Robert Scott's ship found after 70 years
London: The SS Terra Nova, the ship that carried Captain Robert Scott in 1910 with the aim of becoming the first expedition to reach the South Pole, has been found off Greenland.
The vessel was discovered by a team from US research company Schmidt Ocean Institute, using a hi-tech underwater vehicle after they spotted an unusual object while testing their sonar equipment, the Daily Mail reported.
One of the scientists from the Schmidt Ocean Institute noticed an unidentified feature during sonar mapping of the sea bed.
Team members then noted that the 57 metre length of the feature matched the reported length of the Terra Nova.
Researchers then sent a remote camera to film the wreck, and ultimately found the remains of a wooden wreck lying on the seabed.
The features of the wreck closely matched historical photos of the Terra Nova, leading to the identification.

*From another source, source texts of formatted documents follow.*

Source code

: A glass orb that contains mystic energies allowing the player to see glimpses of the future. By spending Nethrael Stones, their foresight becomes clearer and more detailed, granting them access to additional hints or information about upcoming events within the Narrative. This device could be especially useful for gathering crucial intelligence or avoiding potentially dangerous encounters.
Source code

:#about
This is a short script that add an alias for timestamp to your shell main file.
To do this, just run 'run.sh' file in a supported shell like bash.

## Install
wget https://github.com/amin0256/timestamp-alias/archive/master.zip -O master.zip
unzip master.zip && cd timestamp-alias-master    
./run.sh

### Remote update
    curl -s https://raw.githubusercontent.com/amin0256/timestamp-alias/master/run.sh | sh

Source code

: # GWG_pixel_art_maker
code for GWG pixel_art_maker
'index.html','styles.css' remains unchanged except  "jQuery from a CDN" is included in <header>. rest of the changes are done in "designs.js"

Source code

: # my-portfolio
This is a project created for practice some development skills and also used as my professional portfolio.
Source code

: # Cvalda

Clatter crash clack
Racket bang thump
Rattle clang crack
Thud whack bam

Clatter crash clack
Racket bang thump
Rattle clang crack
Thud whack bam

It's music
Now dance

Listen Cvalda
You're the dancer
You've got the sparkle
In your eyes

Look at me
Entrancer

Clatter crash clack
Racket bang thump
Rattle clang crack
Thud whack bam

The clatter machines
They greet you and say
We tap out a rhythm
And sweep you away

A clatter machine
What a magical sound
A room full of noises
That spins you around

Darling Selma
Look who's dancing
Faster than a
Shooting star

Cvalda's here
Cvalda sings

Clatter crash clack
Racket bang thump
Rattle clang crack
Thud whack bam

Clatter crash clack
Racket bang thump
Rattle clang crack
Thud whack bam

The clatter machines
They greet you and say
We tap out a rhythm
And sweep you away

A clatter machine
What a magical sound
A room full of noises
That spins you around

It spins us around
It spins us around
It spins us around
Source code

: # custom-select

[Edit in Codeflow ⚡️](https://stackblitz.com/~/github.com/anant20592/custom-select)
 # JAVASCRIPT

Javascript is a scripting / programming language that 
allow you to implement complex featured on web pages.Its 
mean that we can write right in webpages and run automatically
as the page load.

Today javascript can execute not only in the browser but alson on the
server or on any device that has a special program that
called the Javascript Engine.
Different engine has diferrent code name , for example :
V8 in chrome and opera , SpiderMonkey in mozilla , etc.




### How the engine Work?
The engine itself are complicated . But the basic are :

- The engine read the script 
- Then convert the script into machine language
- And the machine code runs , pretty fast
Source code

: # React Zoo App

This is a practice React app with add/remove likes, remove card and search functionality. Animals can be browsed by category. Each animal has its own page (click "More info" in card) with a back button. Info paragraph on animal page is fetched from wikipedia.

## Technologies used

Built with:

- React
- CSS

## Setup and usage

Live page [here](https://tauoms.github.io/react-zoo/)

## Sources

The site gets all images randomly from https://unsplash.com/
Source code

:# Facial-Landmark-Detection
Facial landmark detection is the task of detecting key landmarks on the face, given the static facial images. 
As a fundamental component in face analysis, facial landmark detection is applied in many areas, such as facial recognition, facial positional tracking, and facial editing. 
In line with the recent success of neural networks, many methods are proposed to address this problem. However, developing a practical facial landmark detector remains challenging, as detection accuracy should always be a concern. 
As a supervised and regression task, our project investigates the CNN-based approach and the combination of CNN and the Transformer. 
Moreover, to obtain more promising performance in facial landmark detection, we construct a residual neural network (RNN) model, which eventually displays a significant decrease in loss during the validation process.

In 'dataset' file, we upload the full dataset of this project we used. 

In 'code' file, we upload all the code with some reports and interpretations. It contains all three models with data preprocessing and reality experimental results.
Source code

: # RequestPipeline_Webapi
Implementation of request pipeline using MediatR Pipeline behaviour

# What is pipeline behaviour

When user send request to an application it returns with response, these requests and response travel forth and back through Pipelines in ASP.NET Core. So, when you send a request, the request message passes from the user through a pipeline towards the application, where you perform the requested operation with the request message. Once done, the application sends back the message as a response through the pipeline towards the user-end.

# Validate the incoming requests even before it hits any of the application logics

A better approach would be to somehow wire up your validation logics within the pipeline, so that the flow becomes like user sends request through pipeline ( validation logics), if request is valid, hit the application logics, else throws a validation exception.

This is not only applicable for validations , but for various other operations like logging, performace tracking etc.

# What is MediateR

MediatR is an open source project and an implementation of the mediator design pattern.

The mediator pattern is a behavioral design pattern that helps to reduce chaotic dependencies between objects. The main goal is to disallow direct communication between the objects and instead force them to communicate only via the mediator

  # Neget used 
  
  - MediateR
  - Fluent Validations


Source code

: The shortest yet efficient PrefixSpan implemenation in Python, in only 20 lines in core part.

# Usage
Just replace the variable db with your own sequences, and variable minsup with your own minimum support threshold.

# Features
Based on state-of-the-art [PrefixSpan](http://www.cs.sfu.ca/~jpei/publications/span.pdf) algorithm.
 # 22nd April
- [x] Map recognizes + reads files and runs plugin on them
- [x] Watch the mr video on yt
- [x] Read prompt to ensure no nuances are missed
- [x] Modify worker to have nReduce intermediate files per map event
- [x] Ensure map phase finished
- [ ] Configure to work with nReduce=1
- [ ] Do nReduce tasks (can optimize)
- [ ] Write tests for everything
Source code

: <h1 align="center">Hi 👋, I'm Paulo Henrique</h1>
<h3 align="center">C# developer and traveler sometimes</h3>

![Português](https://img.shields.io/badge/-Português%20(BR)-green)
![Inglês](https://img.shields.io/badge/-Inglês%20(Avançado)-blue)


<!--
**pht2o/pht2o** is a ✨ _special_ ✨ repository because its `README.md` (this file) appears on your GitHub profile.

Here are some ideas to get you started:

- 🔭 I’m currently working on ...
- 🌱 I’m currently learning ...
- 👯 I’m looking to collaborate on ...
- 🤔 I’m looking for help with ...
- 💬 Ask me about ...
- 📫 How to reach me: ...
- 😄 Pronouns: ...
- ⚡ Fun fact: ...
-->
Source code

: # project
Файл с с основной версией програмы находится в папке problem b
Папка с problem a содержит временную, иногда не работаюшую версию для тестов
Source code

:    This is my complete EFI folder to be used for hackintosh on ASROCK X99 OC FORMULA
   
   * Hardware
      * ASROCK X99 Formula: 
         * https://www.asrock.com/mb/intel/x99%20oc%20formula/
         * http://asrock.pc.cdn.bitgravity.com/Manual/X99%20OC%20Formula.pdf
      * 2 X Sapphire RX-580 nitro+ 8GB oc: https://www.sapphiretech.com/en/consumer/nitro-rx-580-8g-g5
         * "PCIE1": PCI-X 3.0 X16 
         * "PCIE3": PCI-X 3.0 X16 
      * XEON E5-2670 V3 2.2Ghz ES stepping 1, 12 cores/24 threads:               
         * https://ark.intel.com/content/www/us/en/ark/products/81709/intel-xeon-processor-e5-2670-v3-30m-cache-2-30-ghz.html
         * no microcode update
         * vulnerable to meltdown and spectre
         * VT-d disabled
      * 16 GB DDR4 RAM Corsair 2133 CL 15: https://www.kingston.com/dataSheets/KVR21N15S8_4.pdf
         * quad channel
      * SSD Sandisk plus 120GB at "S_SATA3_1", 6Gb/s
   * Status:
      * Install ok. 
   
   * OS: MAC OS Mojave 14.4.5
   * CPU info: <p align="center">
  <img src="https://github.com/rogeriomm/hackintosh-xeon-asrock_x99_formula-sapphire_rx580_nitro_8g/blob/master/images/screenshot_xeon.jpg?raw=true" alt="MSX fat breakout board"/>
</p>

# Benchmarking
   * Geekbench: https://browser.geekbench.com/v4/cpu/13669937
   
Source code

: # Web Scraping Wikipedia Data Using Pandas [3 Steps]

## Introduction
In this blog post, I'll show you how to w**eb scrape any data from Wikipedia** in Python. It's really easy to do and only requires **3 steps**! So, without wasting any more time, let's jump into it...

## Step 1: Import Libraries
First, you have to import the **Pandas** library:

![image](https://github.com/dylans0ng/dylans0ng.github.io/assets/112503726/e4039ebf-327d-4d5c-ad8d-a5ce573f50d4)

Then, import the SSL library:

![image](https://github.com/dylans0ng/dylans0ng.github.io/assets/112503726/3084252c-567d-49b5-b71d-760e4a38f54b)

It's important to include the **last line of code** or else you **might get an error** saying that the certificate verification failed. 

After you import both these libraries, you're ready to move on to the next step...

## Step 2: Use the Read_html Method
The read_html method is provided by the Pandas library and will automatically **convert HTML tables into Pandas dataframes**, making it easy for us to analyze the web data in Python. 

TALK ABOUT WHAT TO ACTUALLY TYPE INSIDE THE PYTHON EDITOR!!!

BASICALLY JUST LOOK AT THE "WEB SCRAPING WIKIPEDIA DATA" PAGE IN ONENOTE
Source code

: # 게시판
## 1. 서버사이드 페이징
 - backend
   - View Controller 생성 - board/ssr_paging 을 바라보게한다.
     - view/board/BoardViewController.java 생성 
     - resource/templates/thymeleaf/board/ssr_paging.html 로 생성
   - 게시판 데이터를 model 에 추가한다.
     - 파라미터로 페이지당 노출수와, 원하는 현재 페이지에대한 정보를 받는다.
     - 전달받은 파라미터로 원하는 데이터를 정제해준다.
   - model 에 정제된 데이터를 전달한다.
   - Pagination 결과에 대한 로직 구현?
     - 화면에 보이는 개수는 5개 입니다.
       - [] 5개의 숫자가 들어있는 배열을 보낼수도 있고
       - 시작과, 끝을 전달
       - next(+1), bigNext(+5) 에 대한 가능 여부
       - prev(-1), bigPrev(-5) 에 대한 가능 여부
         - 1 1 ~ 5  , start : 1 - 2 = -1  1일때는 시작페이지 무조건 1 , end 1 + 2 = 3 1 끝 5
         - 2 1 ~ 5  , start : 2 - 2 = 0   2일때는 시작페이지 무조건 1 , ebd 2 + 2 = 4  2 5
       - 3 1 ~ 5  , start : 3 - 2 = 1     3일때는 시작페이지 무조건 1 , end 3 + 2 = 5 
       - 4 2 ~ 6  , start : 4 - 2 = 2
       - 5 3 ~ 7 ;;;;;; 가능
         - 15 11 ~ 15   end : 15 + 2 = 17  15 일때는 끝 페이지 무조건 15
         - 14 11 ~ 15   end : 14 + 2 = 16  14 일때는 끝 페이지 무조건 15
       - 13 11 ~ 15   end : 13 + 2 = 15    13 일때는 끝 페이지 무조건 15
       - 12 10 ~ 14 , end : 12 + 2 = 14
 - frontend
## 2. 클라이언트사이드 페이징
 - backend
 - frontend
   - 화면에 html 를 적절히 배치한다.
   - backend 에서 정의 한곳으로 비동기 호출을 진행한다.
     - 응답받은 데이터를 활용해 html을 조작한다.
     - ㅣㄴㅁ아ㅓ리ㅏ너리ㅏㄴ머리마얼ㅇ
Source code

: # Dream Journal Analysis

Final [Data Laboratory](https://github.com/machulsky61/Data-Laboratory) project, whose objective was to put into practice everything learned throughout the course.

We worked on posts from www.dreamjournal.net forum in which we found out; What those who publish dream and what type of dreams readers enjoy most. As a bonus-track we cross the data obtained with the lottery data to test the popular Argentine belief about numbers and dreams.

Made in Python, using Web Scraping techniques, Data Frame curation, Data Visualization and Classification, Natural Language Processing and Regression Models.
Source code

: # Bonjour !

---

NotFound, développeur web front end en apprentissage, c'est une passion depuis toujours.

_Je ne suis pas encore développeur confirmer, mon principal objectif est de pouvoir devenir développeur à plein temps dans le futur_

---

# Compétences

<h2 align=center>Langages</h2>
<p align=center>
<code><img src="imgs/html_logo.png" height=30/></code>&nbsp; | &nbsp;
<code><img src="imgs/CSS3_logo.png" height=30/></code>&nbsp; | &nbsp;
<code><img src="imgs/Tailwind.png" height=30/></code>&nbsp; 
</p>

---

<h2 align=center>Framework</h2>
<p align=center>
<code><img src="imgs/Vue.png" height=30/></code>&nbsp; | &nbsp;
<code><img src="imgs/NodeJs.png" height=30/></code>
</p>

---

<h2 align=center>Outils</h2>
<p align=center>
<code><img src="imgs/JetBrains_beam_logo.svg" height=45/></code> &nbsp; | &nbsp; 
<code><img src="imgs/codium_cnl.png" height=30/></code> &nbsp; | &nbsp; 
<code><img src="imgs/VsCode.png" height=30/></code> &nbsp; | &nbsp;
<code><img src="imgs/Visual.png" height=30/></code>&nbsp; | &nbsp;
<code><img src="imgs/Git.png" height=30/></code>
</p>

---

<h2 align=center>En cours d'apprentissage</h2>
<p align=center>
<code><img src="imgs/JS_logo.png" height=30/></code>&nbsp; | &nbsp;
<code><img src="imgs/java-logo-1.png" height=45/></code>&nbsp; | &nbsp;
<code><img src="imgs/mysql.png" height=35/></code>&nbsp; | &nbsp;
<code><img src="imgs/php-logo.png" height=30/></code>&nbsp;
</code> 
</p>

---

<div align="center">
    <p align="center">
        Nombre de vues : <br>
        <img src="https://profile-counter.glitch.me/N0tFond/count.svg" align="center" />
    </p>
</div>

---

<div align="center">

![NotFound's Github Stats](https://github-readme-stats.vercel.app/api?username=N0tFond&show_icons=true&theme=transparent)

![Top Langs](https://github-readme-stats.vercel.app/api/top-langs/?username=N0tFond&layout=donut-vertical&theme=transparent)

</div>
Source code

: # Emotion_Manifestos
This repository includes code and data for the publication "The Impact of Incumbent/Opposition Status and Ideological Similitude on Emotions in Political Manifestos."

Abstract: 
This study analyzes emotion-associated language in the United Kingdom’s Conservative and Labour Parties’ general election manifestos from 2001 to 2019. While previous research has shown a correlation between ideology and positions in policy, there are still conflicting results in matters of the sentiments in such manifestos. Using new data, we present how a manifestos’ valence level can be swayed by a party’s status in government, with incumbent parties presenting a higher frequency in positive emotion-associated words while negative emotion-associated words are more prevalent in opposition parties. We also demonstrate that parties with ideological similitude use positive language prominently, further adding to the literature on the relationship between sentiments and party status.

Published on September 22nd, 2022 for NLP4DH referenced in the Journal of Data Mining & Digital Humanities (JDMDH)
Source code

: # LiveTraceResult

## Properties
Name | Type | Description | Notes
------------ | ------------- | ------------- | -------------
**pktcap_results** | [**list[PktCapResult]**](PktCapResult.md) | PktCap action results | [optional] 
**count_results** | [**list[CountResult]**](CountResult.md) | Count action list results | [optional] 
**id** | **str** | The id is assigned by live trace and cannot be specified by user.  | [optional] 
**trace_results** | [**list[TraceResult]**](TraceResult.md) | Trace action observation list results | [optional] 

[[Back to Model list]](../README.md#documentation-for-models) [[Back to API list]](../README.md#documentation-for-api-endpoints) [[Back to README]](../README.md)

The Terra Nova was built in 1884 for the Dundee whaling and sealing fleet.
In 1910, it came under the command of Scott, who chose the ship for his quest to reach the South Pole.
In November 1911, the explorers disembarked to start the 167-mile trek that claimed the lives of Scott and his four companions.
The Terra Nova returned in 1913 and was bought by Bowring Brothers to resume work as a sealing boat in Newfoundland.
In 1942, the ship was chartered to carry supplies during World War II.
But in September 1943, it was damaged by an iceberg and sank off the coast of Greenland where it remains.
Scott's expedition became one of the most famous in history, despite failing to become the first to reach the pole.
On arriving at the South Pole in January 1912, Scott discovered they had been beaten to it by a Norwegian team led by Roald Amundsen.
The team led by Scott died on their return journey from the pole, and their bodies were found by a search party eight months later.